§ **Supplied text**:
Source-to-source Translator: SM-centric Transformation

Xiangqing Ding(xding3)

Overview

In this project, a source-to-source translator that can transform CUDA code to an SM-Centric form is designed and implemented based on LLVM and Clang. In the Build and Run section, instructions of compiling and running the translator are provided. Then the details of how the translator is implemented is described in the Implementation section. In the end, some specifications about test cases will be described.

Build and Run

Assumptions

The original CUDA file to be translated should be with the suffix ".cu" to ensure the naming of generated file

Build

  1. Run install.sh to configure the environment
  2. Direct to the clang tool source folder (/home/ubuntu/llvm/llvm/tools/clang/tools)
  3. Create a folder named sm-centric
  4. Put the SM_centric_transformation.cpp (Source code) and CMakeLists.txt (Dependency file) under the sm-centric folder. Both files can be found in the Source Code folder within the submitted files
  5. Modify the CMakeLists.txt in the clang tool folder. Append one line to the end of the file: add_clang_subdirectory(sm-centric)
  6. Direct to the build-release folder (/home/ubuntu/llvm/build-release)

§ **Complete the following**:
a – From the build steps of the SM-centric translator text, list every distinct file name given.
b – Answer these from the SM-centric translator text:
(i) Which two tools is the translator based on?
(ii) What suffix should the original CUDA file have?
(iii) What line is appended to the end of the CMakeLists.txt in the clang tool folder?
c – Recast the paragraph of the SM-centric translator text that begins "In this project, a source-to-source translator" as a short bulleted list.
The rows after this point are separate material from the SM-centric translator text.

§ **Listed entries**:

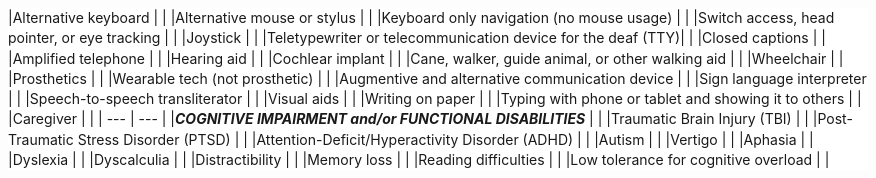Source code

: |Alternative keyboard                                         |            |
|Alternative mouse or stylus                                  |            |
|Keyboard only navigation (no mouse usage)                    |            |
|Switch access, head pointer, or eye tracking                 |            |
|Joystick                                                     |            |
|Teletypewriter or telecommunication device for the deaf (TTY)|            |
|Closed captions                                              |            |
|Amplified telephone                                          |            |
|Hearing aid                                                  |            |
|Cochlear implant                                             |            |
|Cane, walker, guide animal, or other walking aid             |            |
|Wheelchair                                                   |            |
|Prosthetics                                                  |            |
|Wearable tech (not prosthetic)                               |            |
|Augmentive and alternative communication device              |            |
|Sign language interpreter                                    |            |
|Speech-to-speech transliterator                              |            |
|Visual aids                                                  |            |
|Writing on paper                                             |            |
|Typing with phone or tablet and showing it to others         |            |
|Caregiver                                                    |            |
|                           ---                               |     ---    |
|***COGNITIVE IMPAIRMENT and/or FUNCTIONAL DISABILITIES***    |            |
|Traumatic Brain Injury (TBI)                                 |            |
|Post-Traumatic Stress Disorder (PTSD)                        |            |
|Attention-Deficit/Hyperactivity Disorder (ADHD)              |            |
|Autism                                                       |            |
|Vertigo                                                      |            |
|Aphasia                                                      |            |
|Dyslexia                                                     |            |
|Dyscalculia                                                  |            |
|Distractibility                                              |            |
|Memory loss                                                  |            |
|Reading difficulties                                         |            |
|Low tolerance for cognitive overload                         |            |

§ **Exercise results**:
a –
install.sh
SM_centric_transformation.cpp
CMakeLists.txt

b –
(i) LLVM and Clang
(ii) ".cu"
(iii) add_clang_subdirectory(sm-centric)

c –
- The project designs and implements a source-to-source translator, based on LLVM and Clang, that transforms CUDA code into an SM-Centric form.
- The Build and Run section explains how to compile and run the translator.
- The Implementation section describes how the translator is implemented.
- The last part covers specifications of the test cases.